Ziel ist es, das HÄPPI-Konzept nun breiter in die Fläche zu bringen. “Jede HZV-Praxis soll sich zu einer HÄPPI-Praxis entwickeln können”, unterstrich auch Johannes Bauernfeind, Vorstand der AOK Baden-Württemberg, die die Pilotstudie zusammen mit dem Verbraucherministerium gefördert hat. Aber es komme auf die Ausgestaltung an, “wo man Effizienzreserven heben kann” und wo sich Praxen für HÄPPI begeistern ließen.
Studie: Praxen werden effizienter
Die Interviews mit den zehn Pilotpraxen, aber auch die Rückmeldungen von über 2.000 Patientinnen und Patienten hätten insgesamt gezeigt, dass beide Seiten – Praxen wie Betreute – von einem HÄPPI profitieren, fasste Wissenschaftler Altiner zusammen.
Gleichwohl, fügte er einschränkend hinzu, habe es sich um zehn sehr motivierte Praxen gehandelt und die Ergebnisse der explorativen Analyse seien nur belastbare Hypothesen. “Man kann daraus keine generellen Schlüsse ziehen.” Es brauche Folgestudien.
Die Befragungen räumen aber mit der oft geäußerten Befürchtung auf, dass Patientinnen und Patienten nur ärztlich betreut werden wollten, ergänzte Buhlinger-Göpfarth. Dies sei nicht der Fall, sondern Patientinnen und Patienten bewerteten die Betreuung durch das ganze Praxisteam positiv. Unter anderem können im HÄPPI “durch neue Strukturen und Prozesse mehr Menschen besser versorgt werden”, sagte Altiner.
In acht von zehn Praxen waren Mitarbeitende wie Patienten durch die neue Aufgabenverteilung zufriedener. Mit HÄPPI analysierten die Teams zunächst ihre Praxisabläufe und bildeten dann Kompetenzteams, in denen sie Aufgaben neu zuschnitten, berichteten die Pilotpraxen.

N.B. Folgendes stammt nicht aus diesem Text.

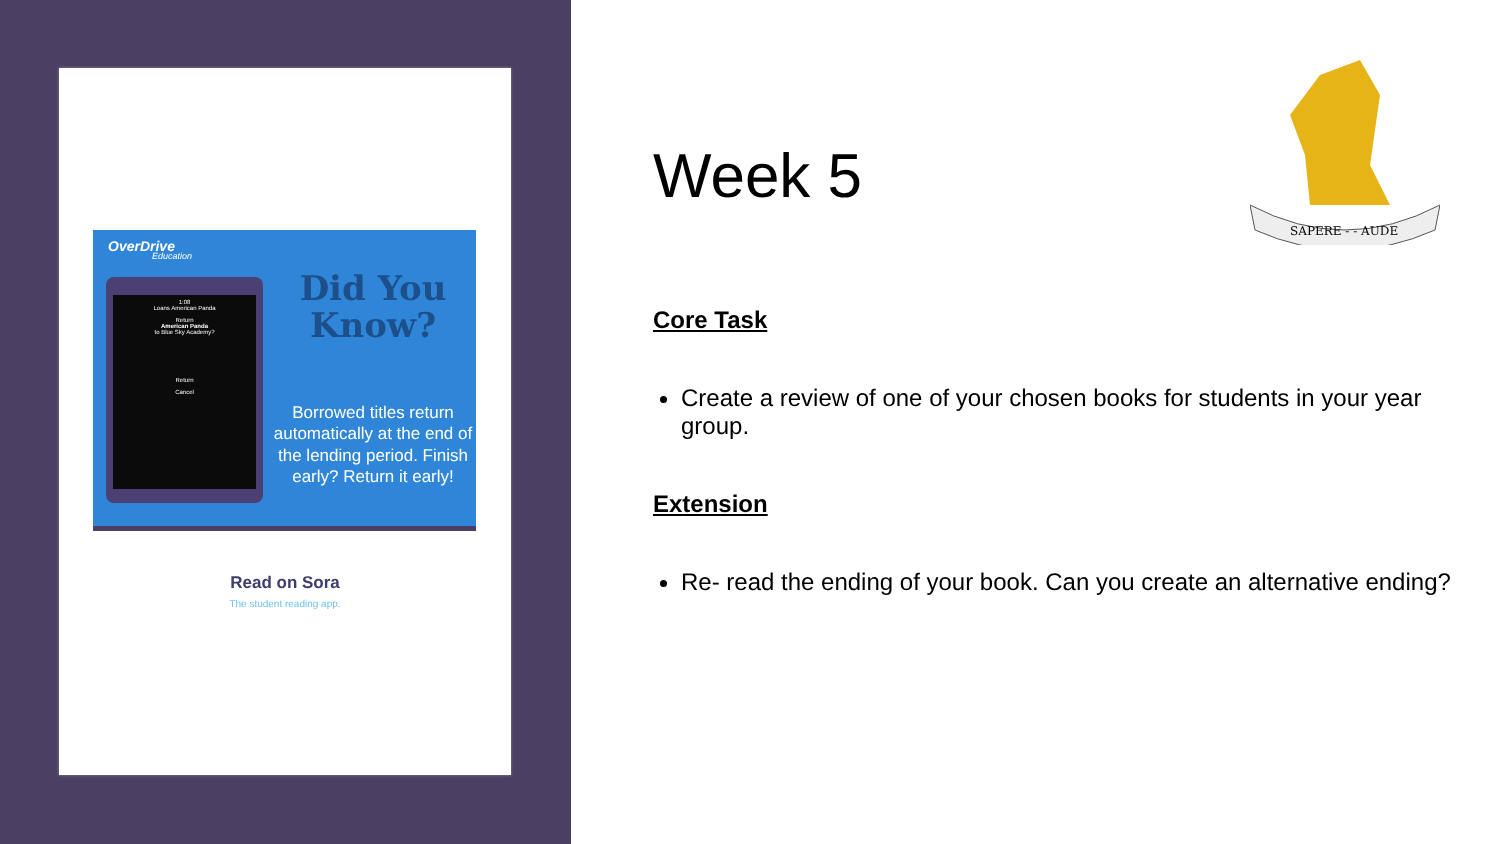OverDrive
Education
1:08
Loans American Panda
Return
American Panda
to Blue Sky Academy?
Return
Cancel
Did You Know?
Borrowed titles return automatically at the end of the lending period. Finish early? Return it early!
Read on Sora
The student reading app.
SAPERE - - AUDE
Week 5
Core Task
Create a review of one of your chosen books for students in your year group.
Extension
Re- read the ending of your book. Can you create an alternative ending?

Die Praxen wurden dadurch auch leistungsfähiger: So behandelten fünf von zehn Praxen mehr Menschen als vorher. Die anderen fünf Teams konnten dies noch nicht einschätzen. In neun Praxen wurden Hausärztinnen und -ärzte zeitlich entlastet und konnten sich auf komplexe Fälle konzentrieren.
Ebenso wurde die Einführung digitaler Instrumente als zeitliche Entlastung empfunden. Das gaben neun Praxen an. Die Administration sei beschleunigt worden, wodurch das Personal zufriedener und weniger gestresst wurde.
Im Pilotzeitraum nutzten die Teams deutlich häufiger Online-Terminbuchungen, Messenger zur Kommunikation mit Patienten, Videosprechstunden sowie die digitale Dokumentation von Haus- und Heimbesuchen. Auch Patientinnen und Patienten bewerteten etwa die Online-Terminvergabe positiv, berichteten Praxen.